As the Western Balkan countries are not EU members, they currently only need to report metadata for the stations and the actual measurements to the EEA. Thus, the order NILU initially received from the EEA was to develop a database for storing metadata and air quality measurements, as well as a program that could provide an API for extracting data in the correct XML format. This was the background for the project that was given the development name RAVEN.
Senior system developer Christoffer Stoll at NILU was responsible for the product, and during 2017 it was installed in five of the six Western Balkan countries. Everything worked as planned, and the EEA was very pleased with the result. “Our success is due to the fact that we have created an application that is both easy to use and easy to install”, says development manager Rune Ødegård.
RAVEN flies further
The success in the Western Balkans led to NILU being asked to expand the project in 2018. Now the goal was to find out how the countries of Azerbaijan, Georgia, Ukraine, Moldova, Belarus and Armenia could share their data with the EU. The project had two parts: the first part was about providing up-to-date information on air quality systems and measurements from the countries; part two was about how the countries could share their air quality data with the EU.
“We then proposed to the EEA that RAVEN be introduced there as well, and that we should further develop the user interface for the solution”, says Ødegård. “This was agreed upon, and the extended contract with the EEA was signed in 2019.”
Ødegård goes on to say that all the countries involved wanted to use the system. Some wanted to use RAVEN in its entirety, while others, such as Georgia, integrated the solution into their existing system. They use RAVEN to report up-to-date (UTD) data to the EEA, making the data available through the EEA’s air quality index portal https://airindex.eea.europa.eu/
“NILU has a new project in place now, that includes all Western Balkan countries from the original deployment”, says Ødegård. “The plan is to expand the system to contain more data flows, so that the countries can start reporting air quality zones, monitoring regime, monitoring methods, and model data as well. Doing that, they will be in line with other EU countries regarding air quality data reports.”
Open source and GitHub
The next step for NILU is to develop an open data logger. One of the current challenges is proprietary data loggers, where users must deal with “closed” systems that are difficult to integrate. Ødegård and his colleagues want to develop an open source solution for this. That will in turn make RAVEN into a complete system that eliminates the need to handle different file formats for each monitoring station.

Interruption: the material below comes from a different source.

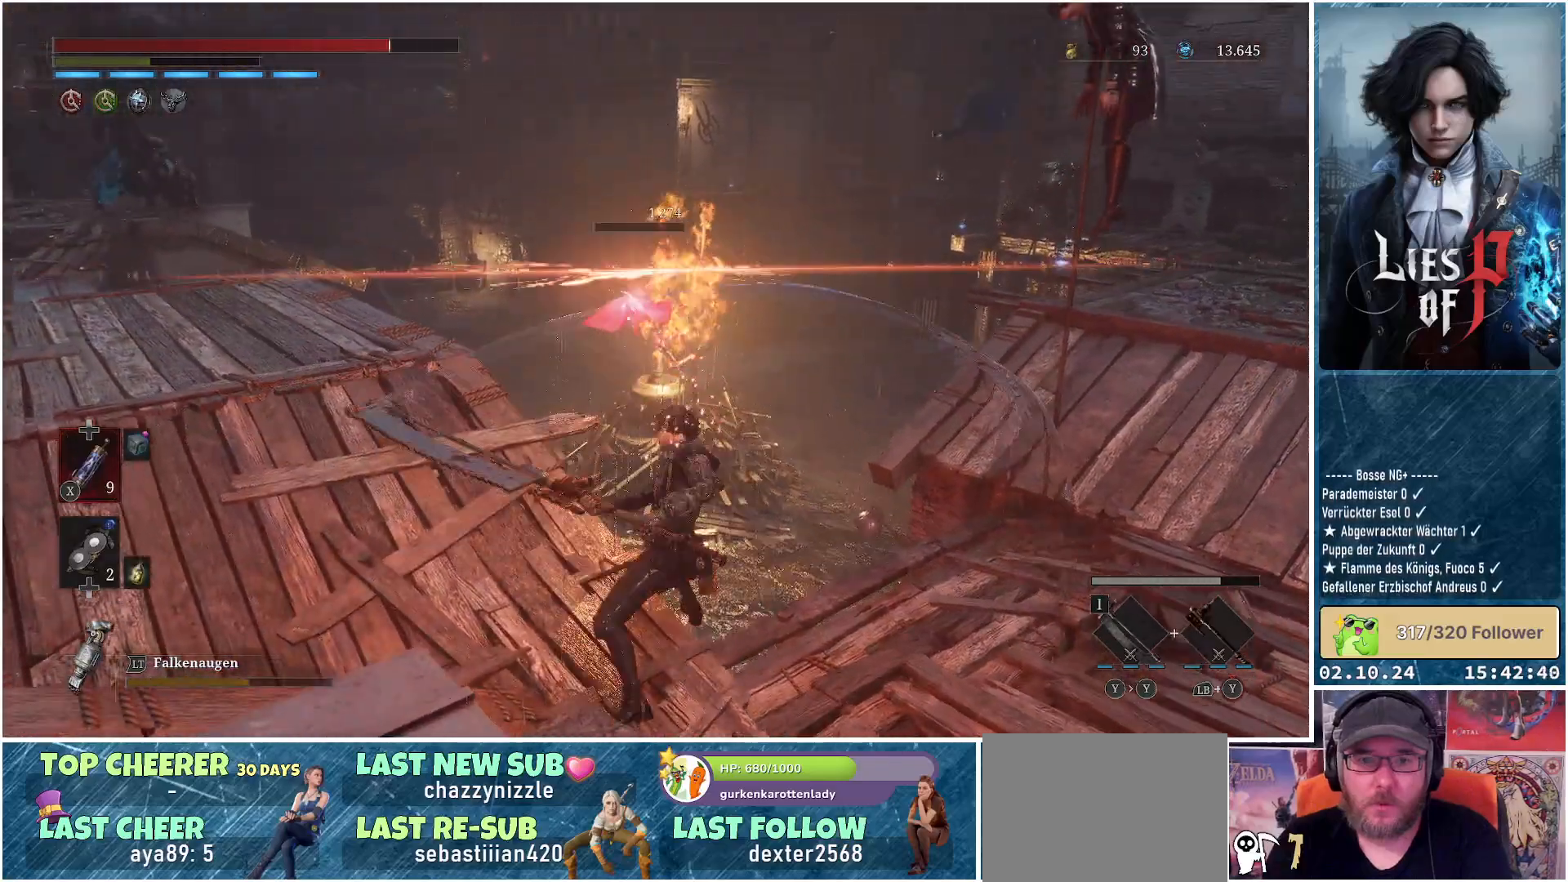
{"buttons": ["B"], "left_stick": "down-right", "right_stick": "center", "events": [[283, "B", "down"], [400, "B", "up"], [433, "left_stick", "down-right"], [467, "B", "down"]]}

The RAVEN system is free and open source, but Ødegård says they plan to license it so that anyone can use it, but not sell it. Anyone who wants to can develop solutions based on RAVEN, but what is developed must be returned to the system.
In addition, NILU, together with Sweden’s Meteorological and Hydrological Institute (SMHI), plans to form an open source community for developers working on open air quality systems based on RAVEN.